Some answer comes from a perhaps aggravating news from Havre, Mont.

Cases there fell to zero on Friday, which will no doubt fuel outrage at Canada’s vaccination rollout.

But, consider though that this comes after one in 10 residents fell ill from the deadly respiratory disease.

They have one quarter the population of Medicine Hat and have recorded about three times the number of fatalities.

As of Friday, 17 Hatters had died, which is sad on its own.

But if we’d taken the virus as seriously as some would like – those who currently point to the United States as a beacon – the local death toll would likely be over 200.

It’s no small feat that an appalling number has been avoided.

If you’ve read this far without crumpling up the paper and screaming “fake news!”, then you already know that doing the right thing works and you’ve probably been doing it.

Keep it up. Good for you. Spread the word.

Royal Visit

Prince Philip had deep ties with the military of the United Kingdom and Commonwealth countries, but the Duke of Edinburgh’s most famous visit to CFB Suffield was due to his position in the World Wildlife Fund.

Philip, whose funeral will be held today, was on hand in March 1992 when two Canadian ministries signed the agreement to create the National Wildlife Area.

“It’s a very important piece of land,” he told the News reporter Louise Smith in a rare, albeit brief, comment to the press at a reception following the signing of the accord.

Philip was president of the WWF International from 1981 to 1996, and president emeritus until his death last week.

Comings, goings

– Kerri Sandford ended her tenure as the publisher of the Medicine Hat News when the whistle blew on Friday. She moves on after a career that started as a reporter, took a long trip as city editor and wound up in the corner office.

– Another former News editor is making waves on the provincial political scene.

Sherri Murphy-Wright who managed the bullpen here in the early 2000s, is now a school trustee in St. Albert and is leading a charge against the province’s changes to education and curriculum.

– Bernie Pascal will join the CFL Hall of Fame as a broadcaster this year, it was announced this week.

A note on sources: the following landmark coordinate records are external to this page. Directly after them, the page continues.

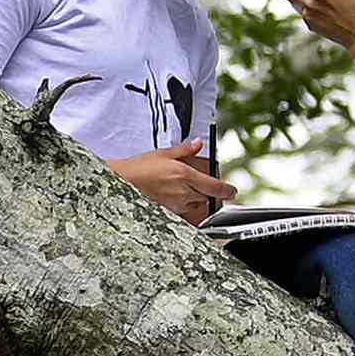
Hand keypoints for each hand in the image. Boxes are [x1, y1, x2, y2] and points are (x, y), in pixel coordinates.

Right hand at [106, 143, 227, 222]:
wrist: (121, 182)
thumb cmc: (138, 168)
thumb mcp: (163, 153)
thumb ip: (185, 150)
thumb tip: (198, 143)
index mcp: (184, 175)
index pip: (215, 186)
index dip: (227, 190)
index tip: (233, 191)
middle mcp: (182, 192)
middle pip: (208, 197)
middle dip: (208, 192)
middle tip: (203, 185)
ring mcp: (175, 204)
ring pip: (196, 204)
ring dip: (196, 198)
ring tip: (182, 187)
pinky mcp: (168, 212)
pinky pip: (183, 209)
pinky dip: (183, 203)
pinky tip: (173, 194)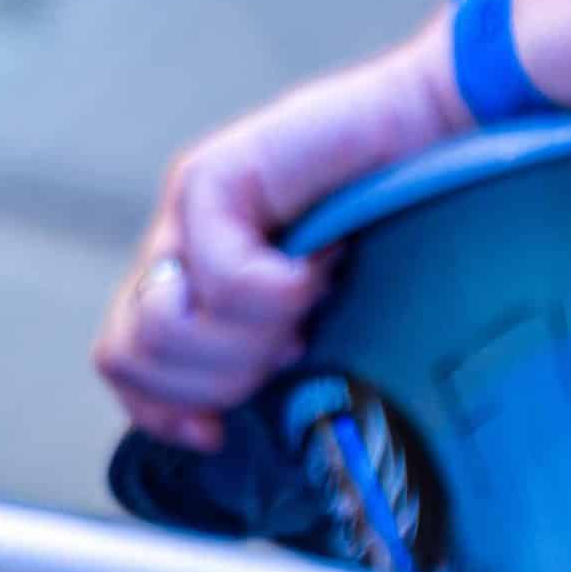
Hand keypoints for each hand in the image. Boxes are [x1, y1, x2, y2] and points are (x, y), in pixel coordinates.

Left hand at [93, 18, 466, 448]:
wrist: (447, 131)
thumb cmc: (403, 237)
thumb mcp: (325, 333)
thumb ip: (268, 372)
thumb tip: (220, 440)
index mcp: (189, 289)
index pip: (122, 364)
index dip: (163, 412)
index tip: (224, 430)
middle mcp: (175, 249)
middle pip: (131, 355)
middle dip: (221, 378)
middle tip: (294, 341)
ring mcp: (185, 211)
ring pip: (165, 325)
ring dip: (250, 338)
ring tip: (308, 302)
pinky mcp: (211, 176)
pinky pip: (221, 278)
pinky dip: (284, 291)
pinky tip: (325, 262)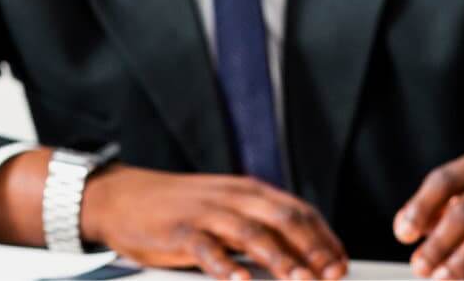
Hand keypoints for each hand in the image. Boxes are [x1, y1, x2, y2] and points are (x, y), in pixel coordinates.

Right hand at [81, 165, 347, 279]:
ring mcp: (207, 213)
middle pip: (282, 219)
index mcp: (248, 191)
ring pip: (251, 233)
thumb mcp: (224, 208)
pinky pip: (207, 248)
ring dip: (279, 258)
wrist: (122, 196)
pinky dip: (225, 266)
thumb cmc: (178, 208)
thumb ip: (256, 226)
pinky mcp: (179, 231)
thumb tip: (297, 256)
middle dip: (311, 248)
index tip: (341, 263)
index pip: (298, 210)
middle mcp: (233, 197)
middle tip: (331, 274)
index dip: (323, 237)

That’s a few decades after the legendary West Coast sports caster cut his teeth as a dashing man on the sports scene in Medicine Hat at CHAT television in the 1960s, Hatters of a certain vintage will recall.

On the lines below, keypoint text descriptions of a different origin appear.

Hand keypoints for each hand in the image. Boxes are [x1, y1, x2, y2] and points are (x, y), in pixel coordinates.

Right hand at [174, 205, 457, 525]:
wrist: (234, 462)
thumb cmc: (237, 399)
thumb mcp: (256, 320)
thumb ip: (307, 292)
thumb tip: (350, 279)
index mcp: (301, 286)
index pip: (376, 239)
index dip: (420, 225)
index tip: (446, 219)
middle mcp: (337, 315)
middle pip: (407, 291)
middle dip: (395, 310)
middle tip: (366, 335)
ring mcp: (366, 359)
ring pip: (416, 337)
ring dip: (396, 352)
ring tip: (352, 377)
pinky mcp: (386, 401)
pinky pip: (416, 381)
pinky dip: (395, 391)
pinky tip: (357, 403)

Slightly younger Hatters will remember him as the host of FunTime, which was the locally produced children’s show.

A look ahead

City council meets Monday to hear a COVID-19 update from local emergency managers, accept the 2020 financial statements and present an outline of the city’s recent corporate reorganization.

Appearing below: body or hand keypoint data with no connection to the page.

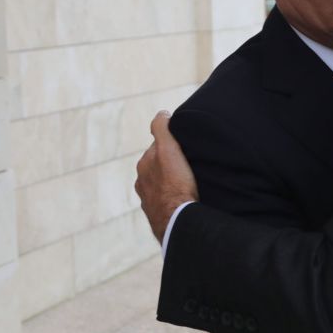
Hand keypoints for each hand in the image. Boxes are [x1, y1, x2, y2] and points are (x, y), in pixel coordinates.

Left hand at [135, 111, 198, 241]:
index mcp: (144, 165)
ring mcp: (148, 200)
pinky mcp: (158, 216)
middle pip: (159, 167)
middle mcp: (142, 182)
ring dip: (172, 183)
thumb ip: (162, 129)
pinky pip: (166, 202)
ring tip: (189, 183)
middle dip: (170, 164)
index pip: (158, 147)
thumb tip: (162, 113)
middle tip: (190, 165)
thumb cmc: (175, 184)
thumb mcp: (169, 149)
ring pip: (161, 185)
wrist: (177, 220)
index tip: (186, 147)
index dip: (172, 145)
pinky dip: (173, 198)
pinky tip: (184, 199)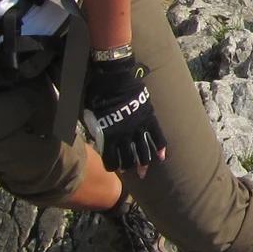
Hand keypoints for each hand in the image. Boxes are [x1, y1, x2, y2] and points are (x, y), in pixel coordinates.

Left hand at [83, 56, 165, 173]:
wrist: (115, 79)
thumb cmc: (99, 95)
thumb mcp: (90, 115)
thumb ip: (96, 130)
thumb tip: (97, 140)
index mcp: (109, 135)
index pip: (111, 159)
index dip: (112, 166)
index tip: (114, 168)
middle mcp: (124, 135)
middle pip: (128, 157)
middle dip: (130, 167)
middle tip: (132, 173)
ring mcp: (138, 127)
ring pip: (143, 151)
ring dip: (144, 163)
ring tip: (144, 171)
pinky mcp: (149, 118)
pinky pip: (157, 136)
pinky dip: (160, 147)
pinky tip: (162, 157)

The federal budget also comes down Monday.

100 years ago

Women could put an end to all war at the ballot box, suffragettes at a mass meeting were told in Cleveland, the News reported in April 1921.

Parties should bend to the wants of a new and massive block of women voters.

“We’ve waited too long and we’ll get another war by waiting further,” said speaker Carrie Chapman.

Local scouts planned a parade to honour the visit by the Duke and Duchess of Devonshire, Canada’s outgoing governor general and wife, during their farewell tour stop in Medicine Hat.

In regional news, the Schuler local of the United Farmers of Alberta would move ahead with a local cold storage facility for use by members.

Fair and even auto races might accompany horse races staged at this year’s agricultural society event, according to local rumours.

The Eastern Crow Line baseball league would consist of entries from Bow Island, Winnifred, Whitla, Burdett, Grassy Lake and Foremost, promoters announced with fanfare.